── Records to use ──

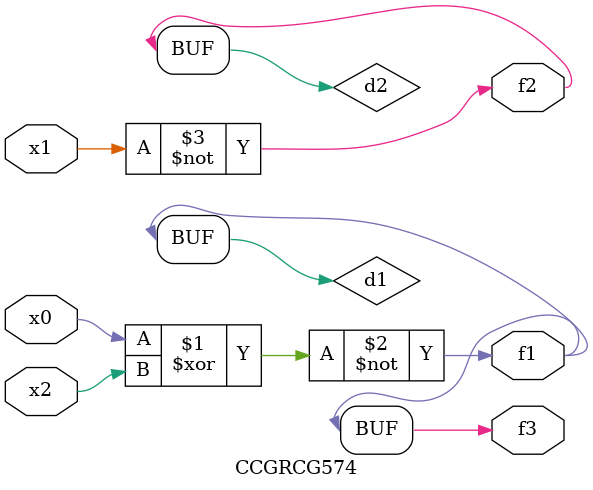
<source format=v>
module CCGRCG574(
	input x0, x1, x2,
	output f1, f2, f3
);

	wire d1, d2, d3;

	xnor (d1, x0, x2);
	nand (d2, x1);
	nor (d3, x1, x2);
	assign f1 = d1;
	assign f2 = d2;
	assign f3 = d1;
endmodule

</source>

───
── Records to use ──

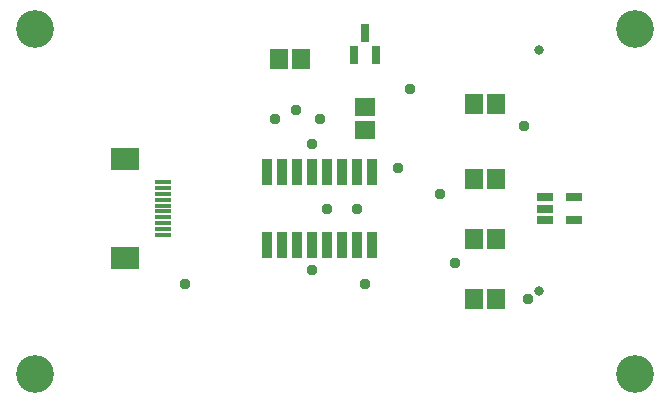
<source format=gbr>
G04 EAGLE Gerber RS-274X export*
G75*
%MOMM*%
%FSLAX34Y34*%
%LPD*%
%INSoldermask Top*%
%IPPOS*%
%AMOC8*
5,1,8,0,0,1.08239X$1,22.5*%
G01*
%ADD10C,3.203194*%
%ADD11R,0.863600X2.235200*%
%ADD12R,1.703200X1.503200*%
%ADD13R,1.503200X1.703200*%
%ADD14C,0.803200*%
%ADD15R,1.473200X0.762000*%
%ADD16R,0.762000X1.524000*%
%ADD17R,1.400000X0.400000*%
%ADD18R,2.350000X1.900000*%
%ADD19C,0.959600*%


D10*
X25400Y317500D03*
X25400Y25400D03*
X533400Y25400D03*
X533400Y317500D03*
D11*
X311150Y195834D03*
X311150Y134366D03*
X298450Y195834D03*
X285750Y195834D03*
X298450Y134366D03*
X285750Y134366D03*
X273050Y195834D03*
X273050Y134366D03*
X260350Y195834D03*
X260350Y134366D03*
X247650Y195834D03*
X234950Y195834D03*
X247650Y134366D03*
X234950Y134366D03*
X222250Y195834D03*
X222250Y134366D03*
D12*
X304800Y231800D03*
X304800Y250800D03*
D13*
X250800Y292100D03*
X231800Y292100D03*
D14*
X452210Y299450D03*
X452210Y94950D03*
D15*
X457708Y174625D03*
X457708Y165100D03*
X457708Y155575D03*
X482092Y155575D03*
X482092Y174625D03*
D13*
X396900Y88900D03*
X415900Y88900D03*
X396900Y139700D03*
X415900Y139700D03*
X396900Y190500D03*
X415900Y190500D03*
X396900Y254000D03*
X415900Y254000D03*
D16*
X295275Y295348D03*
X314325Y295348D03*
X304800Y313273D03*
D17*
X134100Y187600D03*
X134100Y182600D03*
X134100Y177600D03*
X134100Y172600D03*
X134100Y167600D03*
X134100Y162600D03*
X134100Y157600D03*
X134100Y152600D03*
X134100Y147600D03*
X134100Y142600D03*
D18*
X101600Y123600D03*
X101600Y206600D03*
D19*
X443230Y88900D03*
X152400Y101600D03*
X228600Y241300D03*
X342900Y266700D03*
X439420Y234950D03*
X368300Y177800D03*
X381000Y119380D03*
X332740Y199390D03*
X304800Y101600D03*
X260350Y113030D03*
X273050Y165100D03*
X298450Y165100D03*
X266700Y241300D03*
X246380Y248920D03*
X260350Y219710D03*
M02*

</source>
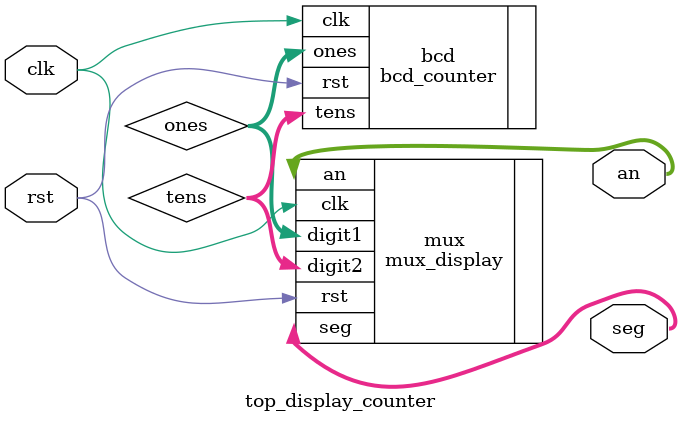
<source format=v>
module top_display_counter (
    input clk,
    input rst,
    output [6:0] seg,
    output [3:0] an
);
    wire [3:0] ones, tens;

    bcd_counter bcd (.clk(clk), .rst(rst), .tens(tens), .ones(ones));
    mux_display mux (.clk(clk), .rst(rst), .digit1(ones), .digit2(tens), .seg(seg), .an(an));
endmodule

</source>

───

The reply should hold only the lines of the listing above starting at the line containing "X295275Y295348D03*" and ending at the line containing "X152400Y101600D03*", exactly as written.

[Your solution]
X295275Y295348D03*
X314325Y295348D03*
X304800Y313273D03*
D17*
X134100Y187600D03*
X134100Y182600D03*
X134100Y177600D03*
X134100Y172600D03*
X134100Y167600D03*
X134100Y162600D03*
X134100Y157600D03*
X134100Y152600D03*
X134100Y147600D03*
X134100Y142600D03*
D18*
X101600Y123600D03*
X101600Y206600D03*
D19*
X443230Y88900D03*
X152400Y101600D03*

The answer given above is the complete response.